Mapping the world the nomadic way
Claudia Fontes (Argentine) visited the Australian forum South 1, and tried to find the answer to the question: what is the 'South'? And even more challenging: where is it?
There were as many answers as participants at the first stage of The South Project, South 1, the forum organised by Craft Victoria from 1 to 4 July in Melbourne, Australia, under the direction of curator Kevin Murray.
It was clear for all participants that the definition of 'South'
we were all handling wasn't referr ing to latitude. In a tacit manner,
it seemed we were often referring to a common trauma: how to deal
with the conflictive colonial/postcolonial scene we were born in.
But is it fair for all the representatives of these diverse and
rich cultures to be gathered by a trauma? Furthermore: which part
of the planet is not traumatised by post-colonial and globalisation's
consequences? U.S.A.? Certainly not. As the Tasmanian writer Greg
Lehman put it, 97% of the world's population, from England to Easter
Island, suffer the logic of colonialism and its metamorphosis into
globalisation.
Indian scholar Jasleen Dhamija offered a clue to a possible answer:
belonging to the South is actually a matter of attitude. But what
is the 'South' attitude? Do we artists, creators, cultural operators,
theoreticians coming from so many different countries, backgrounds
and practices share something like a common attitude towards our
current situation? Is it possible to think on a common basis even
before experiencing concrete opportunities of cultural
exchange?
There is a big temptation to define ourselves as South by opposition
to the North, as victims opposed to victimisers. This may be because
it is also tempting to take advantage of the fake moral authority
that the fact of being victims seems to carry. As the South African
writer Mbulelo Mzamane put it, 'being a former victim is no guarantee
you will not victimise those weaker than yourself.'
The attempt to reach a single definition of the South, as opposed
to the North, besides impossible, is not convenient. It wouldn't
empower our cultures in the least, but expose them to fade into
one more mirror image of the North in the old colonial way.

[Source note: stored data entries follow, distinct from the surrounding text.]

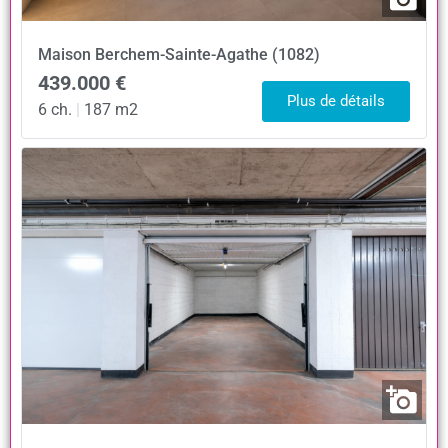
Maison
Berchem-Sainte-Agathe (1082)
439.000 €
Plus de détails
6 ch.
|
187 m2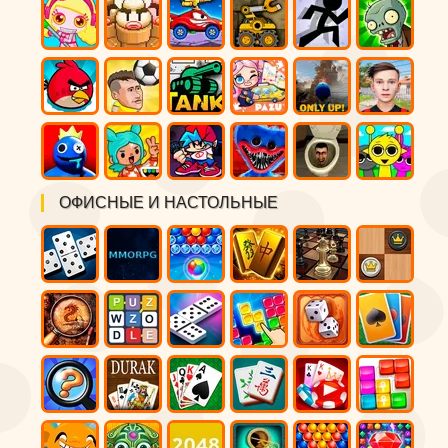
ОФИСНЫЕ И НАСТОЛЬНЫЕ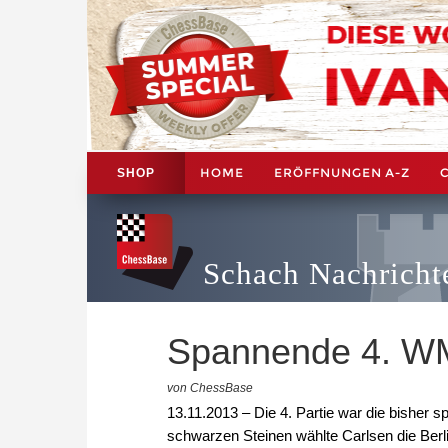
HOME
ERÖFFNUNGEN A-Z
SHOP
Schach Nachricht
Spannende 4. WM
von ChessBase
13.11.2013 – Die 4. Partie war die bisher
schwarzen Steinen wählte Carlsen die Berli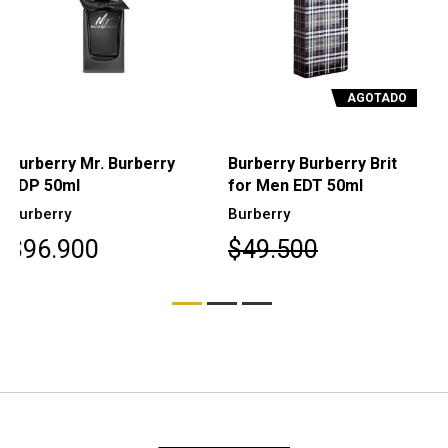
AGOTADO
AGOTADO
Burberry Burberry Brit
Burberry Hero EDT 100
for Men EDT 50ml
ml
Burberry
Burberry
$49.500
$98.800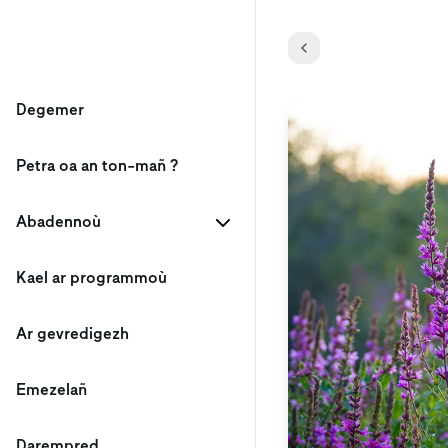
Degemer
Petra oa an ton-mañ ?
Abadennoù
Kael ar programmoù
Ar gevredigezh
Emezelañ
Darempred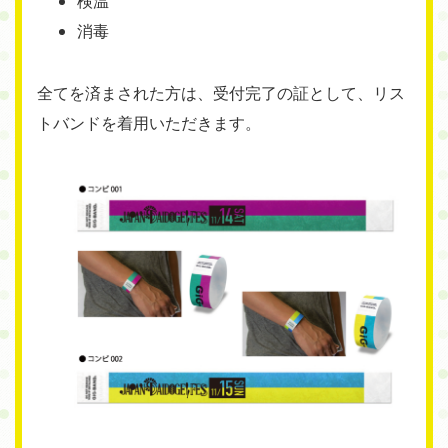
検温
消毒
全てを済まされた方は、受付完了の証として、リス
トバンドを着用いただきます。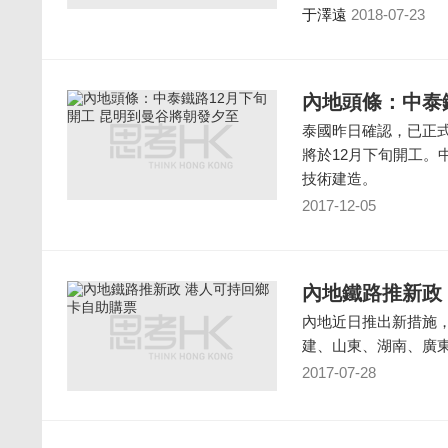
于澤遠
2018-07-23
內地頭條：中泰
泰國昨日確認，已正
將於12月下旬開工
技術建造。
2017-12-05
內地鐵路推新政
內地近日推出新措施
建、山東、湖南、廣東
2017-07-28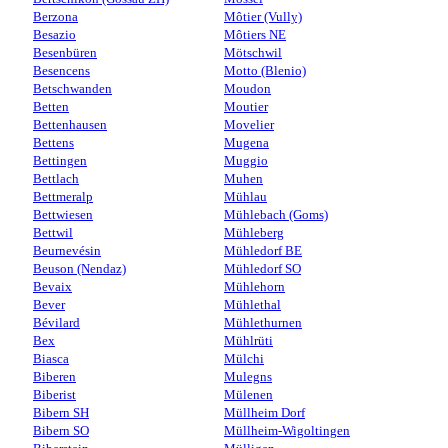
Berzona
Môtier (Vully)
Besazio
Môtiers NE
Besenbüren
Mötschwil
Besencens
Motto (Blenio)
Betschwanden
Moudon
Betten
Moutier
Bettenhausen
Movelier
Bettens
Mugena
Bettingen
Muggio
Bettlach
Muhen
Bettmeralp
Mühlau
Bettwiesen
Mühlebach (Goms)
Bettwil
Mühleberg
Beurnevésin
Mühledorf BE
Beuson (Nendaz)
Mühledorf SO
Bevaix
Mühlehorn
Bever
Mühlethal
Bévilard
Mühlethurnen
Bex
Mühlrüti
Biasca
Mülchi
Biberen
Mulegns
Biberist
Mülenen
Bibern SH
Müllheim Dorf
Bibern SO
Müllheim-Wigoltingen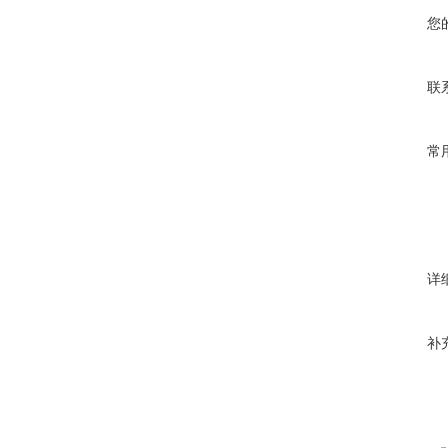
您
联
常
详
补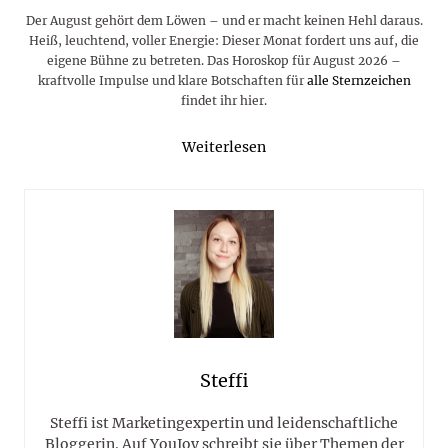
Der August gehört dem Löwen – und er macht keinen Hehl daraus.
Heiß, leuchtend, voller Energie: Dieser Monat fordert uns auf, die
eigene Bühne zu betreten. Das Horoskop für August 2026 –
kraftvolle Impulse und klare Botschaften für
alle Sternzeichen
findet ihr hier.
Weiterlesen
Steffi
Steffi ist Marketingexpertin und leidenschaftliche
Bloggerin. Auf YouJoy schreibt sie über Themen der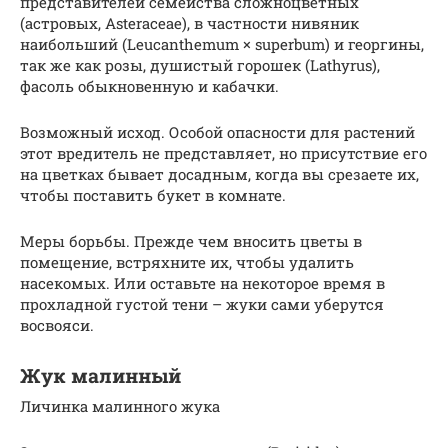
представителей семейства сложноцветных
(астровых, Asteraceae), в частности нивяник
наибольший (Leucanthemum × superbum) и георгины,
так же как розы, душистый горошек (Lathyrus),
фасоль обыкновенную и кабачки.
Возможный исход. Особой опасности для растений
этот вредитель не представляет, но присутствие его
на цветках бывает досадным, когда вы срезаете их,
чтобы поставить букет в комнате.
Меры борьбы. Прежде чем вносить цветы в
помещение, встряхните их, чтобы удалить
насекомых. Или оставьте на некоторое время в
прохладной густой тени – жуки сами уберутся
восвояси.
Жук малинный
Личинка малинного жука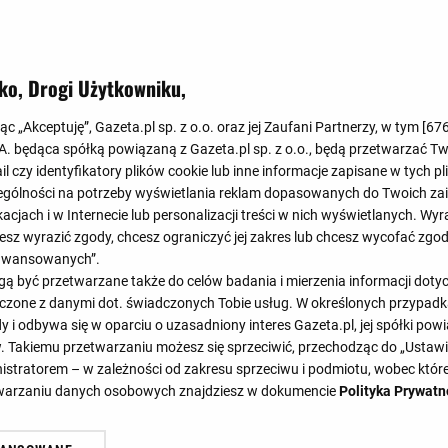
Koniec
1
:
0
ko, Drogi Użytkowniku,
0
:
0
jąc „Akceptuję”, Gazeta.pl sp. z o.o. oraz jej Zaufani Partnerzy, w tym [
67
.A. będąca spółką powiązaną z Gazeta.pl sp. z o.o., będą przetwarzać T
ail czy identyfikatory plików cookie lub inne informacje zapisane w tych p
gólności na potrzeby wyświetlania reklam dopasowanych do Twoich zain
acjach i w Internecie lub personalizacji treści w nich wyświetlanych. Wyr
cesz wyrazić zgody, chcesz ograniczyć jej zakres lub chcesz wycofać zgo
aawansowanych”.
 być przetwarzane także do celów badania i mierzenia informacji dot
46'
57'
 łączone z danymi dot. świadczonych Tobie usług. W określonych przypad
i odbywa się w oparciu o uzasadniony interes Gazeta.pl, jej spółki powi
. Takiemu przetwarzaniu możesz się sprzeciwić, przechodząc do „Ust
nistratorem – w zależności od zakresu sprzeciwu i podmiotu, wobec które
SKŁADY
STATYSTYKI
etwarzaniu danych osobowych znajdziesz w dokumencie
Polityka Prywatn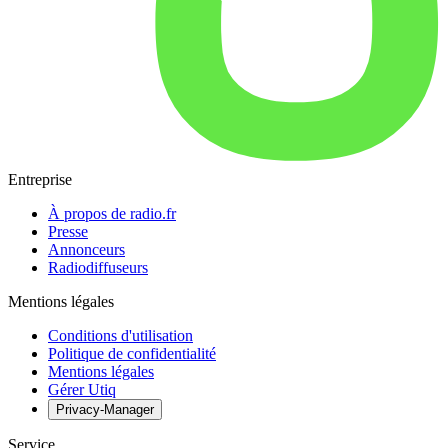
Entreprise
À propos de radio.fr
Presse
Annonceurs
Radiodiffuseurs
Mentions légales
Conditions d'utilisation
Politique de confidentialité
Mentions légales
Gérer Utiq
Privacy-Manager
Service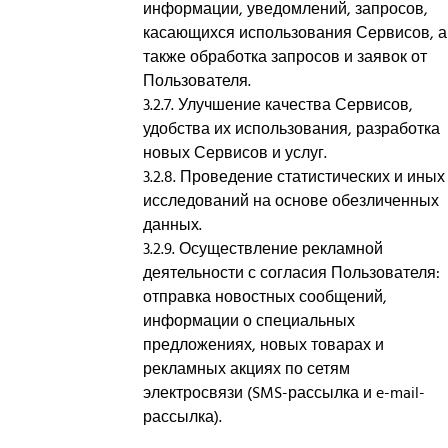
информации, уведомлений, запросов,
касающихся использования Сервисов, а
также обработка запросов и заявок от
Пользователя.
3.2.7. Улучшение качества Сервисов,
удобства их использования, разработка
новых Сервисов и услуг.
3.2.8. Проведение статистических и иных
исследований на основе обезличенных
данных.
3.2.9. Осуществление рекламной
деятельности с согласия Пользователя:
отправка новостных сообщений,
информации о специальных
предложениях, новых товарах и
рекламных акциях по сетям
электросвязи (SMS-рассылка и e-mail-
рассылка).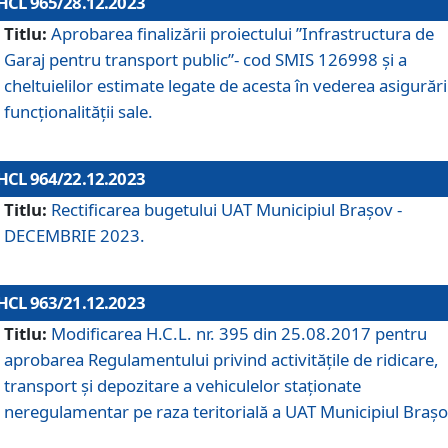
HCL 965/28.12.2023
Titlu:
Aprobarea finalizării proiectului ”Infrastructura de
Garaj pentru transport public”- cod SMIS 126998 și a
cheltuielilor estimate legate de acesta în vederea asigurări
funcționalității sale.
HCL 964/22.12.2023
Titlu:
Rectificarea bugetului UAT Municipiul Braşov -
DECEMBRIE 2023.
HCL 963/21.12.2023
Titlu:
Modificarea H.C.L. nr. 395 din 25.08.2017 pentru
aprobarea Regulamentului privind activitățile de ridicare,
transport şi depozitare a vehiculelor staționate
neregulamentar pe raza teritorială a UAT Municipiul Braşo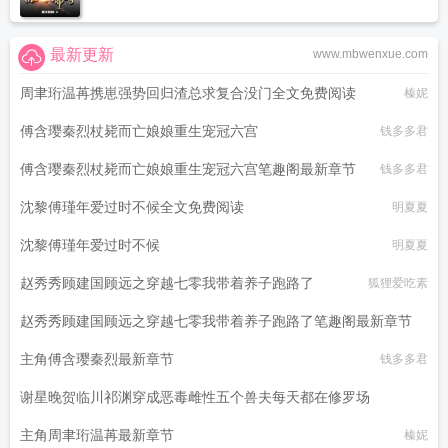
最新更新
www.mbwenxue.com
周聿珩温苒携崽强势回归渣总求复合没门全文免费阅读
榛妮
傅含璎秦烈杖毙而亡娘娘重生宠冠六宫
钱多多君
傅含璎秦烈杖毙而亡娘娘重生宠冠六宫笔趣阁最新章节
钱多多君
沈黎傅瑾年爱过时不候全文免费阅读
明夏夏
沈黎傅瑾年爱过时不候
明夏夏
赵秀秀顾建国顾远之穿越七零我带着养子跑路了
狐狸爱吃素
赵秀秀顾建国顾远之穿越七零我带着养子跑路了笔趣阁最新章节
主角傅含璎秦烈最新章节
狐狸爱吃素
钱多多君
谢星晚贺临川祁渊穿成恶毒雌性五个兽夫每天都在修罗场
主角周聿珩温苒最新章节
那张倾城脸
榛妮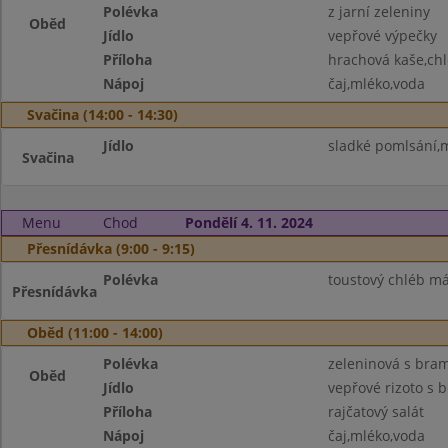
Polévka
z jarní zeleniny
Oběd
Jídlo
vepřové výpečky
Příloha
hrachová kaše,chl
Nápoj
čaj,mléko,voda
Svačina (14:00 - 14:30)
Jídlo
sladké pomlsání,
Svačina
Menu
Chod
Pondělí 4. 11. 2024
Přesnídávka (9:00 - 9:15)
Polévka
toustový chléb má
Přesnídávka
Oběd (11:00 - 14:00)
Polévka
zeleninová s br
Oběd
Jídlo
vepřové rizoto s 
Příloha
rajčatový salát
Nápoj
čaj,mléko,voda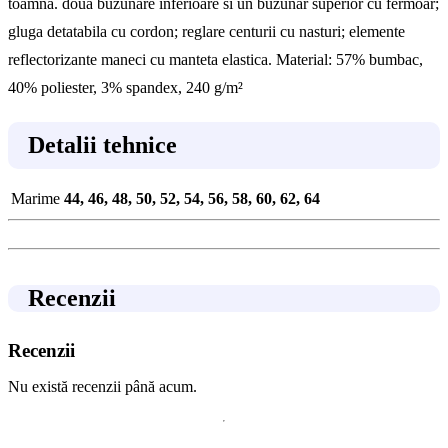
toamna. doua buzunare inferioare si un buzunar superior cu fermoar;
gluga detatabila cu cordon; reglare centurii cu nasturi; elemente
reflectorizante maneci cu manteta elastica. Material: 57% bumbac,
40% poliester, 3% spandex, 240 g/m²
Detalii tehnice
Marime
44, 46, 48, 50, 52, 54, 56, 58, 60, 62, 64
Recenzii
Recenzii
Nu există recenzii până acum.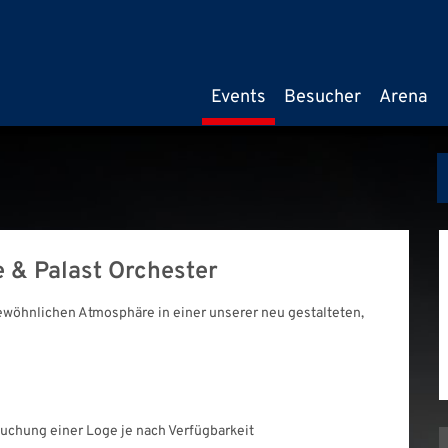
Events
Besucher
Arena
 & Palast Orchester
ewöhnlichen Atmosphäre in einer unserer neu gestalteten,
chung einer Loge je nach Verfügbarkeit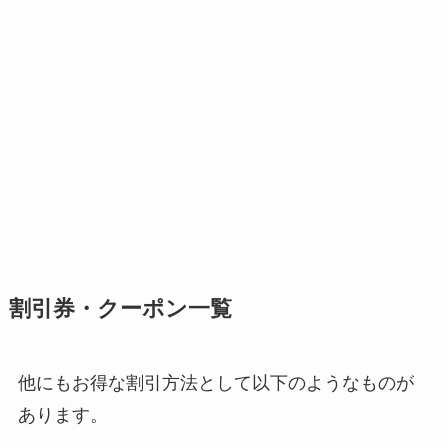
割引券・クーポン一覧
他にもお得な割引方法として以下のようなものが
あります。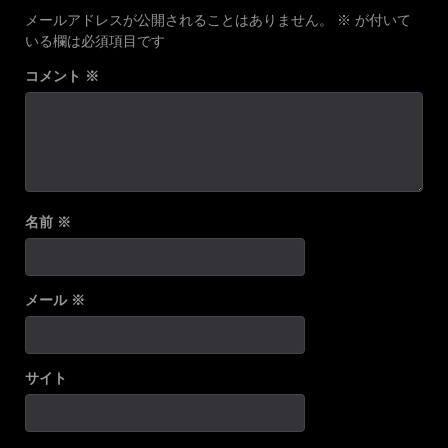
メールアドレスが公開されることはありません。
※
が付いて
いる欄は必須項目です
コメント
※
名前
※
メール
※
サイト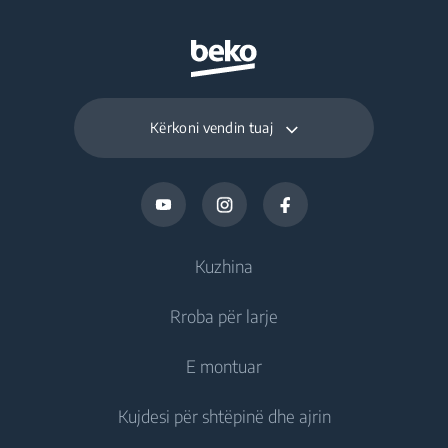
Kërkoni vendin tuaj
Kuzhina
Rroba për larje
Ftohje
E montuar
Frigoriferë
Lavatriçe
Kujdesi për shtëpinë dhe ajrin
Ngrirës
Lavatriçe me qëndrim të lirë
Ftohje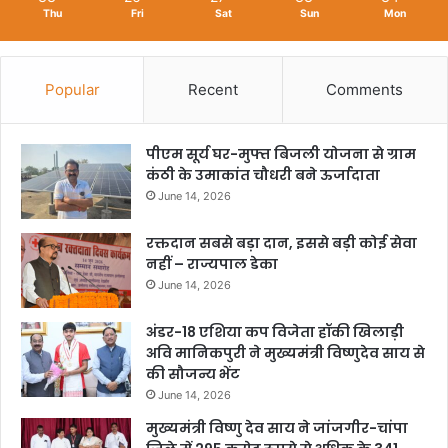
Thu
Fri
Sat
Sun
Mon
Popular
Recent
Comments
पीएम सूर्य घर-मुफ्त बिजली योजना से ग्राम
कंठी के उमाकांत चौधरी बने ऊर्जादाता
June 14, 2026
रक्तदान सबसे बड़ा दान, इससे बड़ी कोई सेवा
नहीं – राज्यपाल डेका
June 14, 2026
अंडर-18 एशिया कप विजेता हॉकी खिलाड़ी
अवि मानिकपुरी ने मुख्यमंत्री विष्णुदेव साय से
की सौजन्य भेंट
June 14, 2026
मुख्यमंत्री विष्णु देव साय ने जांजगीर-चांपा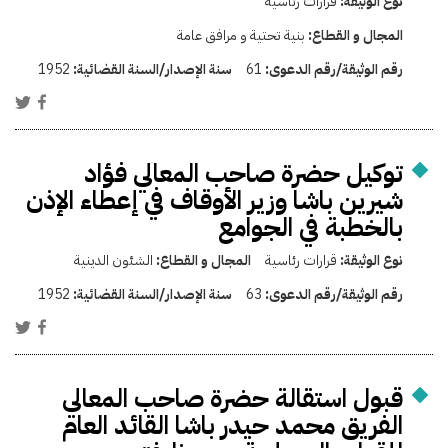
نوع الوثيقة:
قرارات رئاسية
المجال و القطاع:
بنية تحتية و مرافق عامة
رقم الوثيقة/رقم الدعوى:
61
سنة الإصدار/السنة القضائية:
1952
توكيل حضرة صاحب المعالي فؤاد
شيرين باشا وزير الأوقاف في إعطاء الإذن
بالخطبة في الجوامع
نوع الوثيقة:
قرارات رئاسية
المجال و القطاع:
الشئون الدينية
رقم الوثيقة/رقم الدعوى:
63
سنة الإصدار/السنة القضائية:
1952
قبول استقالة حضرة صاحب المعالي
الفريق محمد حيدر باشا القائد العام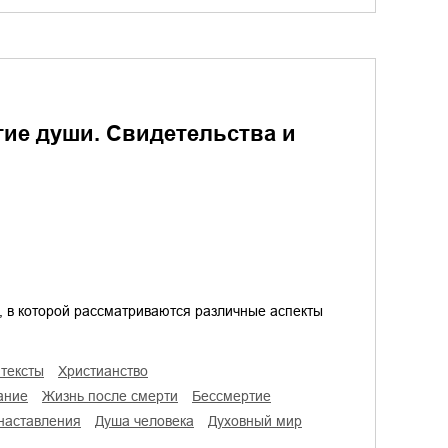
тие души. Свидетельства и
, в которой рассматриваются различные аспекты
 тексты
христианство
ание
жизнь после смерти
бессмертие
 наставления
душа человека
духовный мир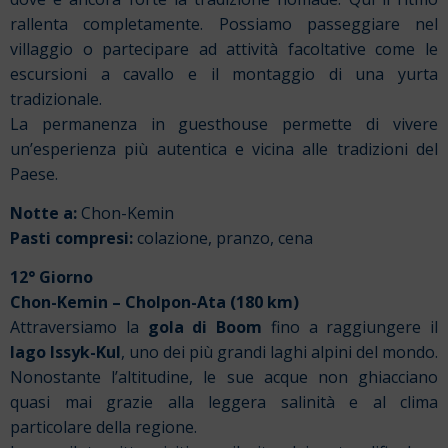
rallenta completamente. Possiamo passeggiare nel
villaggio o partecipare ad attività facoltative come le
escursioni a cavallo e il montaggio di una yurta
tradizionale.
La permanenza in guesthouse permette di vivere
un’esperienza più autentica e vicina alle tradizioni del
Paese.
Notte a:
Chon-Kemin
Pasti compresi:
colazione, pranzo, cena
12° Giorno
Chon-Kemin – Cholpon-Ata (180 km)
Attraversiamo la
gola di Boom
fino a raggiungere il
lago Issyk-Kul
, uno dei più grandi laghi alpini del mondo.
Nonostante l’altitudine, le sue acque non ghiacciano
quasi mai grazie alla leggera salinità e al clima
particolare della regione.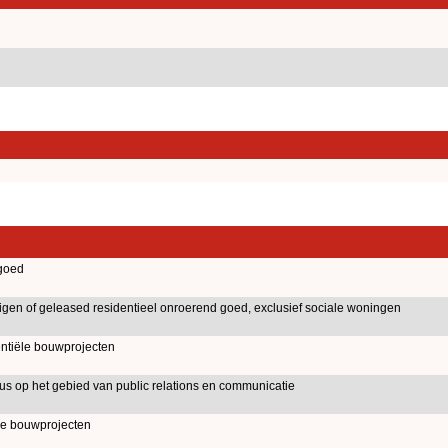
goed
igen of geleased residentieel onroerend goed, exclusief sociale woningen
entiële bouwprojecten
us op het gebied van public relations en communicatie
le bouwprojecten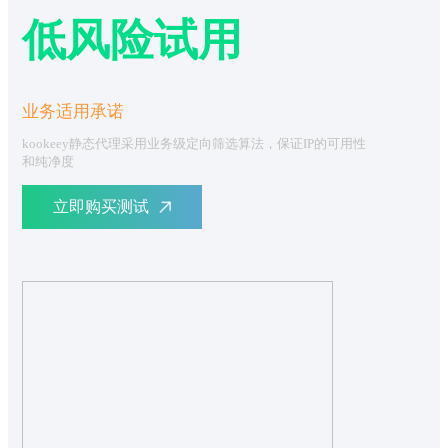
低风险试用
业务适用承诺
kookeey静态代理采用业务级定向筛选算法，保证IP的可用性
和纯净度
立即购买测试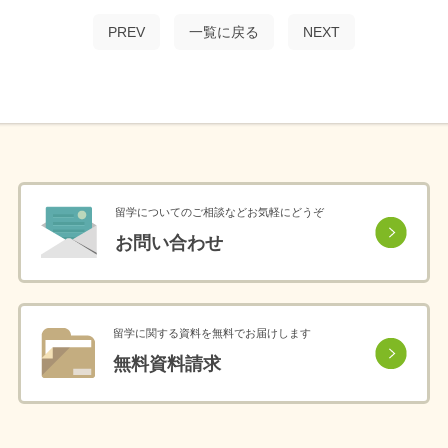
PREV
一覧に戻る
NEXT
留学についてのご相談などお気軽にどうぞ
お問い合わせ
留学に関する資料を無料でお届けします
無料資料請求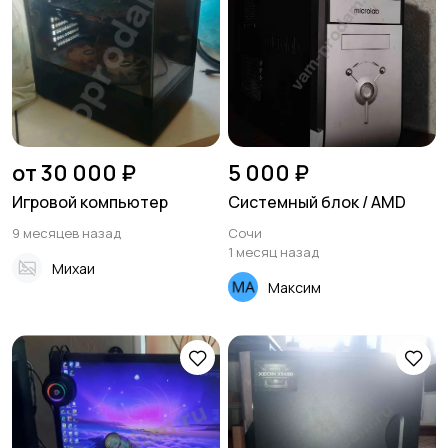
от 30 000 ₽
5 000 ₽
Игровой компьютер
Системный блок / AMD
9 месяцев назад
Сочи
1 месяц назад
Михаи
Максим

At this point, the strategies to follow seem very clear. There
is no dialectic to follow. Instead, discussing some concepts can
be a much more useful task for our future: let's propose multiplicity
instead of verticality; cultural networks instead of cultural centres;
community values instead of individualism; let's prefer diversity
to hegemony; let's imagine ourselves drifting on a sea of South
projects.
Claudia Fontes
Artist and founder of Trama, programme of cooperation amongst artists based in Argentina.